Exercise prompt =>
Output each record verbatim, with pictures left out.

── Data to use

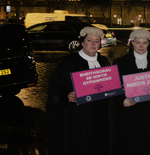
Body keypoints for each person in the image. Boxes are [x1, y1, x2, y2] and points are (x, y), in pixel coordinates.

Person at [46, 27, 113, 155]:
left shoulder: (104, 61)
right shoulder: (68, 63)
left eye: (97, 41)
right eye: (89, 40)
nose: (93, 44)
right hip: (79, 118)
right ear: (82, 42)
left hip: (102, 115)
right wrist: (67, 95)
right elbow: (56, 88)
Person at [112, 28, 150, 155]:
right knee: (131, 144)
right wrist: (122, 101)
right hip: (130, 111)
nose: (141, 46)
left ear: (149, 43)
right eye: (138, 42)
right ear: (132, 43)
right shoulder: (120, 62)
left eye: (144, 43)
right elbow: (114, 87)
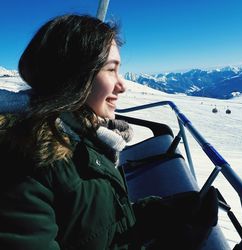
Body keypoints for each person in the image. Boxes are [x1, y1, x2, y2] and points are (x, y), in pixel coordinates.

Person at [0, 14, 219, 250]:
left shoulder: (84, 136)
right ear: (75, 77)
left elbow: (96, 228)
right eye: (111, 69)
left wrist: (162, 212)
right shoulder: (25, 163)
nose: (122, 85)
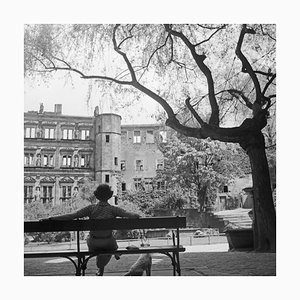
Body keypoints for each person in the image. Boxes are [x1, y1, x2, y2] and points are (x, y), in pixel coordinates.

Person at [41, 184, 140, 276]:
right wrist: (136, 215)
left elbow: (72, 216)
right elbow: (132, 215)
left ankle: (103, 265)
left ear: (96, 196)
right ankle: (115, 254)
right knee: (112, 245)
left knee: (96, 244)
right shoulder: (114, 210)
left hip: (94, 243)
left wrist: (51, 218)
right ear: (109, 196)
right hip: (109, 243)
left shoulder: (91, 209)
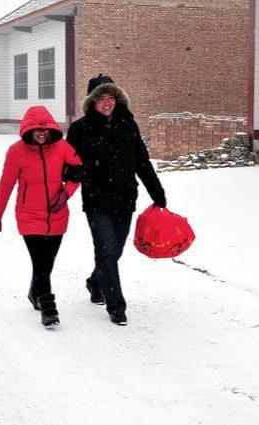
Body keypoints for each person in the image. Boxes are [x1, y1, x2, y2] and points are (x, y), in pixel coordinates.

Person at [66, 74, 167, 326]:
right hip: (96, 200)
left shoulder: (128, 125)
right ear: (92, 102)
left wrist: (157, 193)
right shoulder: (80, 129)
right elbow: (67, 164)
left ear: (118, 99)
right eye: (101, 98)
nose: (107, 102)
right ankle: (116, 306)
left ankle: (95, 282)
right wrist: (74, 175)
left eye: (111, 97)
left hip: (124, 199)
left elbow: (141, 162)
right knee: (107, 249)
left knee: (115, 250)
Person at [0, 105, 82, 327]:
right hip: (29, 216)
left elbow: (79, 171)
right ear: (28, 130)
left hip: (57, 215)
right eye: (37, 130)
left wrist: (65, 195)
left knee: (46, 264)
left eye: (45, 129)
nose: (41, 133)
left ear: (51, 129)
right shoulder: (16, 151)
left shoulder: (62, 147)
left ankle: (35, 292)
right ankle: (48, 308)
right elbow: (6, 185)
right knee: (40, 263)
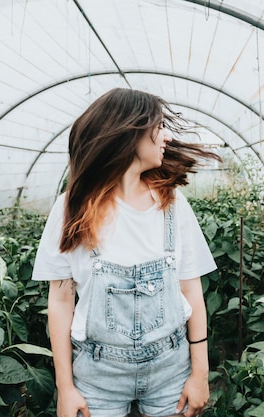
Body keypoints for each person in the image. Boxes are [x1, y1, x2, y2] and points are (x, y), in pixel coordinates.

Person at [32, 88, 220, 417]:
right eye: (159, 127)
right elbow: (61, 302)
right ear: (129, 133)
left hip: (170, 370)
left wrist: (200, 373)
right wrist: (66, 388)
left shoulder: (173, 206)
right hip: (98, 376)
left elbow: (191, 289)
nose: (168, 136)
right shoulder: (70, 210)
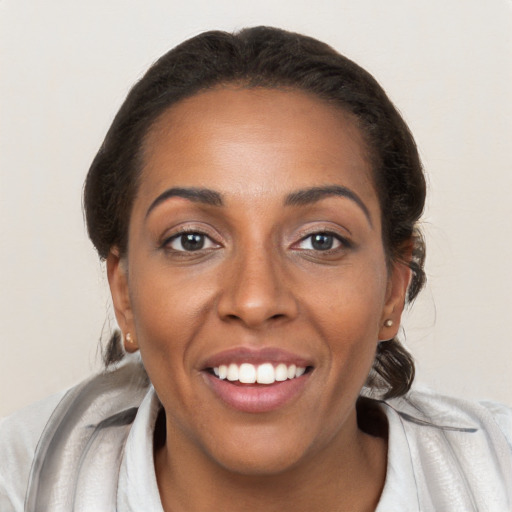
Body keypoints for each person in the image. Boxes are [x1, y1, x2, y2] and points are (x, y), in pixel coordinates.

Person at [0, 26, 510, 512]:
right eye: (192, 240)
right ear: (124, 293)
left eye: (320, 240)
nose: (256, 299)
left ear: (394, 289)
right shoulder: (18, 486)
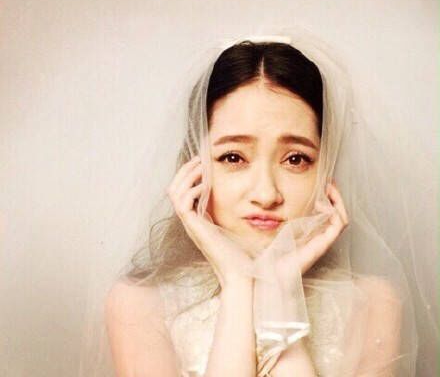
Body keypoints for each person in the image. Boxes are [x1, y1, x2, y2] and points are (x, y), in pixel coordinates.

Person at [95, 29, 435, 376]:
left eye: (295, 159)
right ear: (194, 167)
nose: (266, 194)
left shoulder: (374, 303)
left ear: (326, 169)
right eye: (233, 157)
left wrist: (279, 290)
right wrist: (238, 283)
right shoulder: (140, 305)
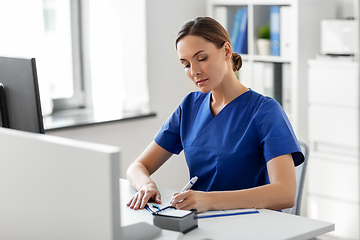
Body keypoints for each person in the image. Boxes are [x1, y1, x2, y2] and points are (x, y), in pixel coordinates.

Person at [126, 16, 304, 213]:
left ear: (226, 51)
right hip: (202, 224)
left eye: (202, 58)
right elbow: (137, 167)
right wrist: (146, 185)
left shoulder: (265, 111)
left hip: (253, 226)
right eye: (186, 64)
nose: (194, 71)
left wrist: (210, 200)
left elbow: (285, 193)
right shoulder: (189, 107)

────

Response to the task =>
Body keypoints for each person in the image. Boxes are [x1, y1, x2, y2] and points are (x, y), in pixel coordinates.

Person at [46, 27, 113, 155]:
left shoulder: (104, 61)
right shoulder: (68, 63)
left eye: (97, 41)
right eye: (89, 40)
nose: (93, 44)
right hip: (79, 118)
right ear: (82, 42)
left hip: (102, 115)
right wrist: (67, 95)
right elbow: (56, 88)
Person at [112, 28, 150, 155]:
right knee: (131, 144)
right wrist: (122, 101)
right hip: (130, 111)
nose: (141, 46)
left ear: (149, 43)
right eye: (138, 42)
right ear: (132, 43)
right shoulder: (120, 62)
left eye: (144, 43)
right elbow: (114, 87)
Body keypoints for each person in the image. Boxes are [x1, y1, x2, y2] and points are (x, y), in pixel coordinates.

Person at [0, 14, 219, 250]:
left shoulder: (84, 136)
right ear: (75, 77)
left elbow: (96, 228)
right eye: (111, 69)
left wrist: (162, 212)
right shoulder: (25, 163)
nose: (122, 85)
Body keypoints for each person in the image. Boxes are [x1, y1, x2, y2] and points are (x, y), in pixel coordinates.

Person at [41, 184, 140, 276]:
right wrist: (136, 215)
left elbow: (72, 216)
right elbow: (132, 215)
left ankle: (103, 265)
left ear: (96, 196)
right ankle: (115, 254)
right knee: (112, 245)
left knee: (96, 244)
right shoulder: (114, 210)
left hip: (94, 243)
left wrist: (51, 218)
right ear: (109, 196)
right hip: (109, 243)
left shoulder: (91, 209)
Body keypoints for each person in the image. Boxes are [x1, y1, x2, y2] and points are (x, y), in pixel coordinates.

Person at [66, 74, 167, 326]:
right hip: (96, 200)
left shoulder: (128, 125)
right ear: (92, 102)
left wrist: (157, 193)
right shoulder: (80, 129)
right elbow: (67, 164)
left ear: (118, 99)
right eye: (101, 98)
nose: (107, 102)
right ankle: (116, 306)
left ankle: (95, 282)
right wrist: (74, 175)
left eye: (111, 97)
left hip: (124, 199)
left elbow: (141, 162)
right knee: (107, 249)
left knee: (115, 250)
Person at [0, 105, 82, 327]:
right hip: (29, 216)
left elbow: (79, 171)
right ear: (28, 130)
left hip: (57, 215)
right eye: (37, 130)
left wrist: (65, 195)
left knee: (46, 264)
left eye: (45, 129)
nose: (41, 133)
left ear: (51, 129)
right shoulder: (16, 151)
left shoulder: (62, 147)
left ankle: (35, 292)
right ankle: (48, 308)
right elbow: (6, 185)
right knee: (40, 263)
Body keypoints for each person in the image. Boxes are [x1, y1, x2, y2] and points are (x, y), in pixel coordinates.

Person at [32, 88, 220, 417]:
right eye: (159, 127)
right elbow: (61, 302)
right ear: (129, 133)
left hip: (170, 370)
left wrist: (200, 373)
right wrist: (66, 388)
left shoulder: (173, 206)
right hip: (98, 376)
left elbow: (191, 289)
nose: (168, 136)
right shoulder: (70, 210)
Body keypoints for each person in the image. Boxes are [x1, y1, x2, y2] and points are (x, y), in pixel coordinates.

Person at [0, 26, 510, 512]:
right eye: (192, 240)
right ear: (124, 293)
left eye: (320, 240)
nose: (256, 299)
left ear: (394, 289)
right shoulder: (18, 486)
Body keypoints for each person in the image. Boxes are [x1, y1, x2, y2] and points are (x, y), in pixel coordinates.

Person at [95, 29, 435, 376]:
left eye: (295, 159)
right ear: (194, 167)
nose: (266, 194)
left shoulder: (374, 303)
left ear: (326, 169)
right eye: (233, 157)
left wrist: (279, 290)
right wrist: (238, 283)
right shoulder: (140, 305)
Body keypoints for each person in the image. Boxes are [x1, y1, x2, y2] and points are (x, y), in pixel coordinates.

Person at [126, 16, 304, 213]:
left ear: (226, 51)
right hip: (202, 224)
left eye: (202, 58)
right elbow: (137, 167)
right wrist: (146, 185)
left shoulder: (265, 111)
left hip: (253, 226)
right eye: (186, 64)
nose: (194, 71)
left wrist: (210, 200)
left elbow: (285, 193)
right shoulder: (189, 107)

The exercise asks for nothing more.